TSMCが6月3日、台湾の新竹市で2025年の株主総会を開催し、同社の魏哲家 会長兼CEOが、2025年第1四半期にも建設を開始する予定であった熊本県(JASM)のTSMC第2工場(Fab23 Phase2)着工時期を「2025年内」に変更したこと、その理由を工場周辺の交通渋滞問題が深刻であることと説明したと複数の台湾メディアが報じている。
熊本第2工場の建設延期は、建屋の設計遅れや成熟プロセスの需要減退によるものと業界の一部からは見られていたことから、この発言を予想外とする向きもある。同氏は「以前は車で10~15分で移動できた場所に、今では1時間近くかかるようになっている」と工場周辺の状況を説明。「我々の工場が現地の交通渋滞に著しい影響を与えている。この点は地元住民の不満も大きく、問題である。日本政府にも交通状況の改善を求め、着工の遅れについての了承を得ており、状況が改善するまでは着工を延期することも日本政府に伝えてある」と、今後の見通しを示したほか、「第2工場の稼働開始を熱望している顧客(製造委託主)とも建設延期について説明して了解を得つつある」と、顧客の理解も進んでいることも述べている。
工場建設は地元住民からの賛同が重要
同氏は、昨年6月に開催した株主総会にて、日本での第3工場建設に関して、「すでに熊本県知事から要請を受けているのは事実だが、まず熊本での足場を固め、地元の協力を得て第1、第2工場の稼働が軌道に乗せるのが先決だ。
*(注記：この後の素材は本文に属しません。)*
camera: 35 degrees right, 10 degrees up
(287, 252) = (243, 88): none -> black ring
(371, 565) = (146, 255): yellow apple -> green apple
熊本での水資源などの問題を解決したうえで地元の賛同が得られれば、第3工場の建設に着手するかどうかを検討するかもしれない」と回答をしていた。地元住民から地下水の枯渇や汚染を心配する声が高まっているいることを踏まえた発言だが、TSMCは、今回の交通渋滞の件も含めて、地元住民の同社に対する感情を相当気にしているようで、地元民の賛同が得られることが工場建設の条件としている。
2025年は20%半ばの成長を予測
また同氏は、米国政府が進める高関税政策について、「不確実性やリスクの潜在的影響が存在している。今後数カ月の間に全体の状況がはっきりするかもしれない」とし、情勢の推移を見守る考えを示した。一方でAI向け半導体の需要が高止まりしていることから、「(TSMCの)顧客の行動に変化は見られない」ことを踏まえ、「2025年のドルベースの売上高の成長率を前年比20%台半ばとする業績見通しを維持する」としたほか、利益については過去最高を更新する見込みであるとしている。
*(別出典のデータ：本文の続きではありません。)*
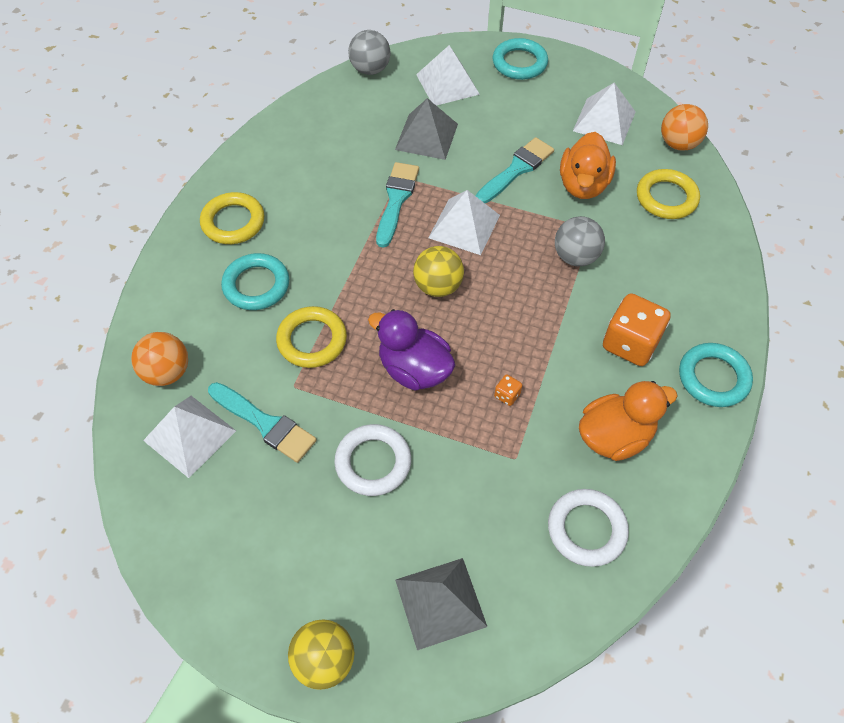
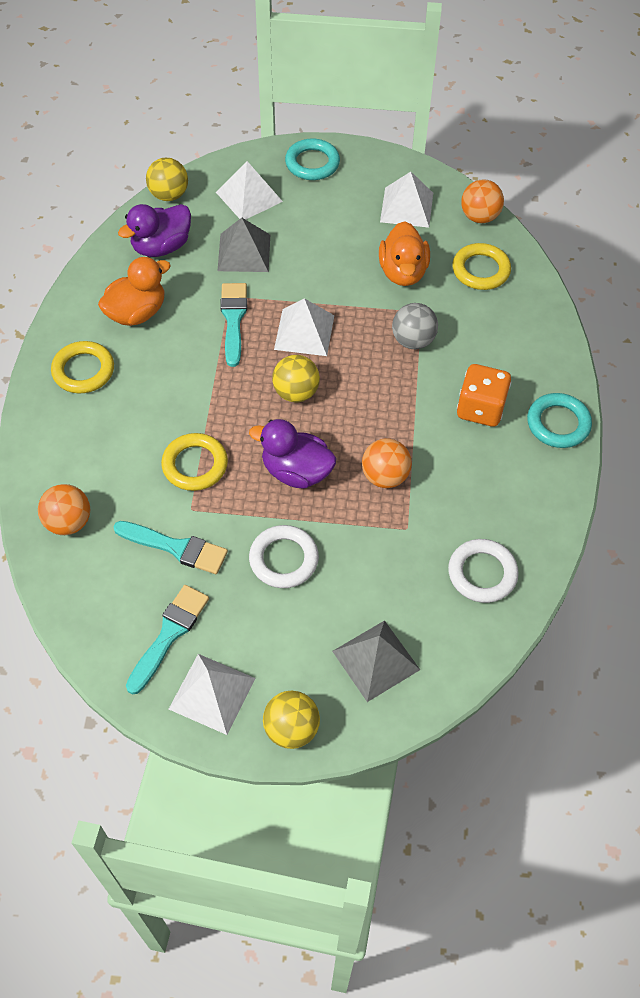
camera: 15 degrees left, 0 degrees up
(189, 435) = (110, 573): white pyramid -> white pyramid (212, 693)
(256, 285) = (126, 425): turquoise ring -> none
(347, 117) = (161, 247): none -> purple duck
(370, 69) = (169, 195): grey ball -> yellow ball
(507, 395) = (385, 476): orange dice -> orange ball
(516, 170) = (338, 269): turquoise brush -> turquoise brush (169, 634)
(614, 436) = (486, 491): orange duck -> orange duck (137, 313)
TSMCは、先だって2025年の設備投資額を380億〜420億ドルの間としていたが、今回400億ドル(約6兆円)を支出する予定であることを示している。
海外拠点の拡大でも技術は台湾
TSMCは、日本のほか、米国、欧州と台湾外の拠点を拡張しているが、自社の最先端技術は引き続き台湾域内に保つとの従来からの見解をこれまで同様示している。また、現代の半導体技術は高度に洗練されているため、世界中に工場を拡大しても、現地での技術流出を防げると確信していると同氏は述べており、「TSMCの技術は、1万人の研究開発エンジニアの努力と生産ラインエンジニアの継続的な改善の成果であり、もし簡単に盗まれてしまうなら、TSMCは今日のような存在にはなっていない」とその理由を説明している。
また、同氏は、TSMCが中東に投資するという憶測が市場に出回っていることに関して、「TSMCが特定の地域に工場を建設する際には、顧客のニーズを最優先し、政府の補助金も考慮する。半導体産業の形成は容易ではない。現在、半導体エコシステムを構築できるのは、世界中で米国、台湾、中国、欧州の一部と日本のみである。中東には顧客がおらず、エコシステムを構築することも不可能なため、中東に工場を建設することは基本的に不可能だ」と述べ、噂されているアラブ首長国連邦への工場進出を否定している。